Exercise data START

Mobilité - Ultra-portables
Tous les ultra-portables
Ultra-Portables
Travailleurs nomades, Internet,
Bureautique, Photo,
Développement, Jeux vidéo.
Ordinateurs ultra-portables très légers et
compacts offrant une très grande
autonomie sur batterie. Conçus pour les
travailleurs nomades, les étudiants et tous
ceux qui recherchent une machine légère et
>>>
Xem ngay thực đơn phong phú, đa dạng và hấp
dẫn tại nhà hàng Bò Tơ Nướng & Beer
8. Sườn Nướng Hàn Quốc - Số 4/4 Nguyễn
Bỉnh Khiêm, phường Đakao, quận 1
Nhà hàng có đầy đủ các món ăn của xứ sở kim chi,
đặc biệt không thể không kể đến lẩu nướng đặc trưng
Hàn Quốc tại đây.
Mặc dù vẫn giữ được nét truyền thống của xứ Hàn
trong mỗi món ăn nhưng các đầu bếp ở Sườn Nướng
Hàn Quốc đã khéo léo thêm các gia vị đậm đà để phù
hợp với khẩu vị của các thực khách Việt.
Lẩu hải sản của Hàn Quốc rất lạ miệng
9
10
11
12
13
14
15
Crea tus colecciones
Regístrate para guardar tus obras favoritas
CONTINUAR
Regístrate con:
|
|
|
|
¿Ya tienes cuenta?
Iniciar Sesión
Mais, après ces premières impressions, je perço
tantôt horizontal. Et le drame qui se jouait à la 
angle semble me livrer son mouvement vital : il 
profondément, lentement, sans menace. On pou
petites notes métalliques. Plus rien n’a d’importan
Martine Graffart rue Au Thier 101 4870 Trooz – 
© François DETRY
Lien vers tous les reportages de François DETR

Exercise data END

What is required - Reproduce all of the entries above, substituting "itinérants" for every occurrence of "nomades" and leaving everything else unchanged.

Exercise response -
Mobilité - Ultra-portables
Tous les ultra-portables
Ultra-Portables
Travailleurs itinérants, Internet,
Bureautique, Photo,
Développement, Jeux vidéo.
Ordinateurs ultra-portables très légers et
compacts offrant une très grande
autonomie sur batterie. Conçus pour les
travailleurs itinérants, les étudiants et tous
ceux qui recherchent une machine légère et
>>>
Xem ngay thực đơn phong phú, đa dạng và hấp
dẫn tại nhà hàng Bò Tơ Nướng & Beer
8. Sườn Nướng Hàn Quốc - Số 4/4 Nguyễn
Bỉnh Khiêm, phường Đakao, quận 1
Nhà hàng có đầy đủ các món ăn của xứ sở kim chi,
đặc biệt không thể không kể đến lẩu nướng đặc trưng
Hàn Quốc tại đây.
Mặc dù vẫn giữ được nét truyền thống của xứ Hàn
trong mỗi món ăn nhưng các đầu bếp ở Sườn Nướng
Hàn Quốc đã khéo léo thêm các gia vị đậm đà để phù
hợp với khẩu vị của các thực khách Việt.
Lẩu hải sản của Hàn Quốc rất lạ miệng
9
10
11
12
13
14
15
Crea tus colecciones
Regístrate para guardar tus obras favoritas
CONTINUAR
Regístrate con:
|
|
|
|
¿Ya tienes cuenta?
Iniciar Sesión
Mais, après ces premières impressions, je perço
tantôt horizontal. Et le drame qui se jouait à la 
angle semble me livrer son mouvement vital : il 
profondément, lentement, sans menace. On pou
petites notes métalliques. Plus rien n’a d’importan
Martine Graffart rue Au Thier 101 4870 Trooz – 
© François DETRY
Lien vers tous les reportages de François DETR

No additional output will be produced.